Find the centre and radius of 5x²+5y²-3x+7y-1=0
To determine the center and radius of the given equation of a circle, we need to convert it to the standard form of a circle equation, which is:
(x - h)² + (y - k)² = r²
where (h, k) represents the center of the circle and r represents the radius.

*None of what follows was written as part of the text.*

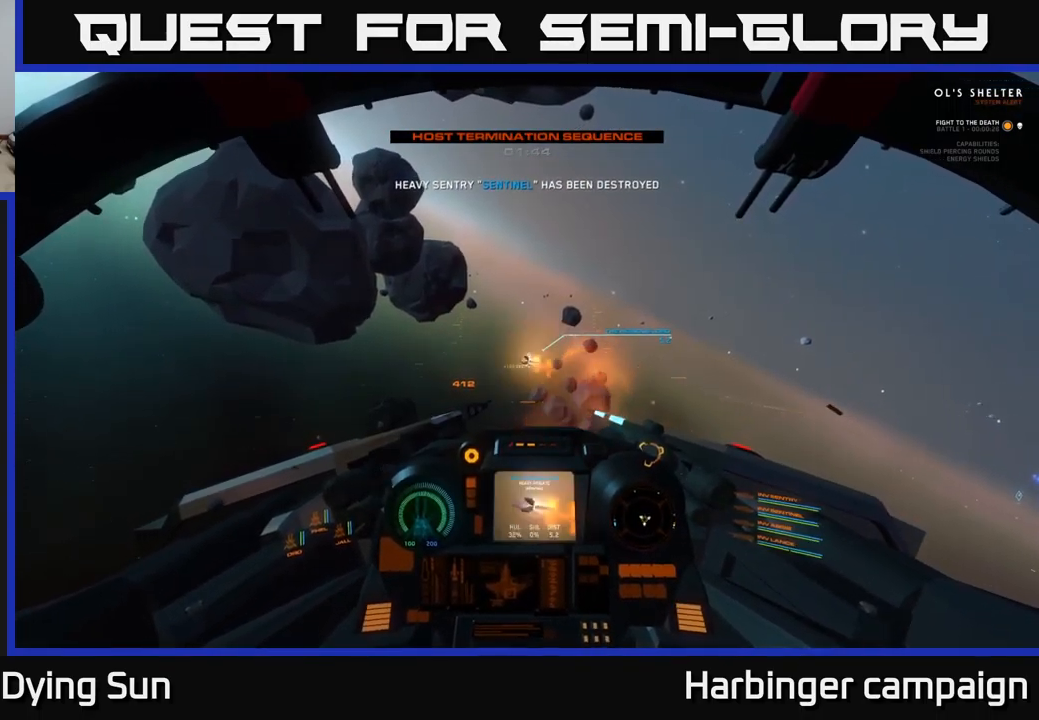
{"buttons": ["L2"], "left_stick": "center", "right_stick": "center", "events": [[17, "right_stick", "center"], [33, "R2", "down"], [100, "R2", "up"]]}
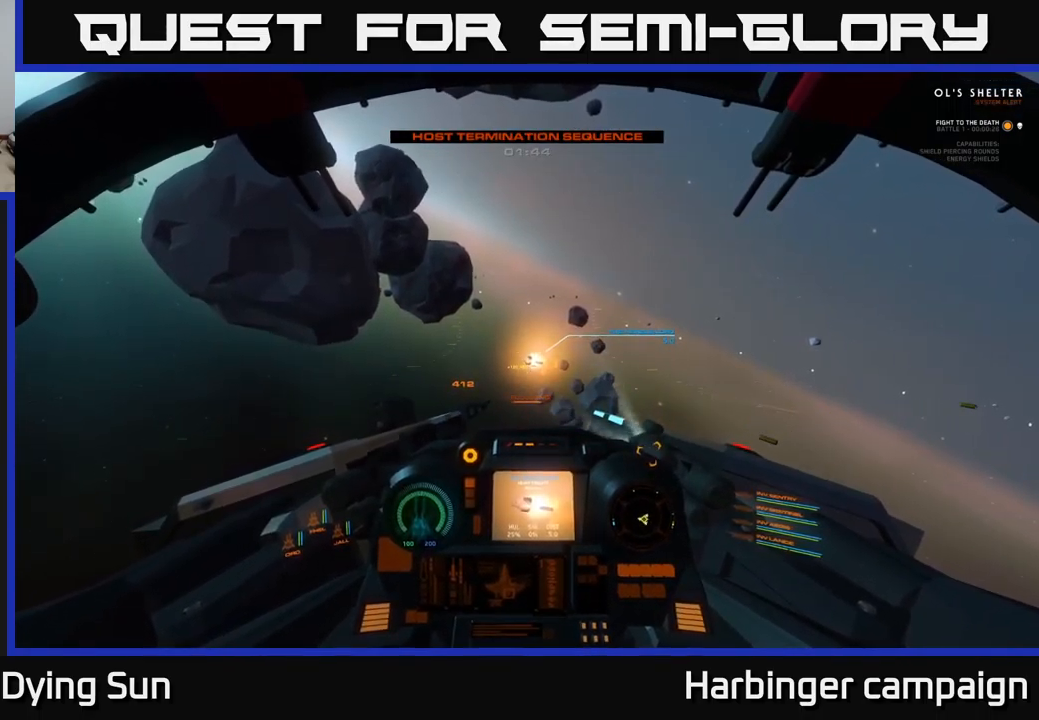
{"buttons": ["L2"], "left_stick": "center", "right_stick": "center", "events": [[200, "right_stick", "down-right"], [300, "right_stick", "center"]]}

Let's start by completing the square for the x-terms and y-terms separately.
For the x-terms:
5x² - 3x = 0
Completing the square, we need to take half the coefficient of x, square it, and add/subtract it to both sides:
5(x² - (3/5)x) = 0
(x² - (3/5)x) = 0/5
(x² - (3/5)x + 9/100) = 9/100
(x - 3/10)² = 9/100
For the y-terms:
5y² + 7y = 1
Completing the square:
5(y² + (7/5)y) = 1
(y² + (7/5)y) = 1/5
(y² + (7/5)y + 49/100) = 49/100
(y + 7/10)² = 49/100
Now we can write the original equation in standard form:
(x - 3/10)² + (y + 7/10)² = 9/100 + 49/100
(x - 3/10)² + (y + 7/10)² = 58/100
Comparing this with the standard form, we can determine the center and radius:
Center: (h, k) = (3/10, -7/10)
Radius: r = √(58/100) = √58/10
Therefore, the center of the circle is (3/10, -7/10) and the radius is √58/10.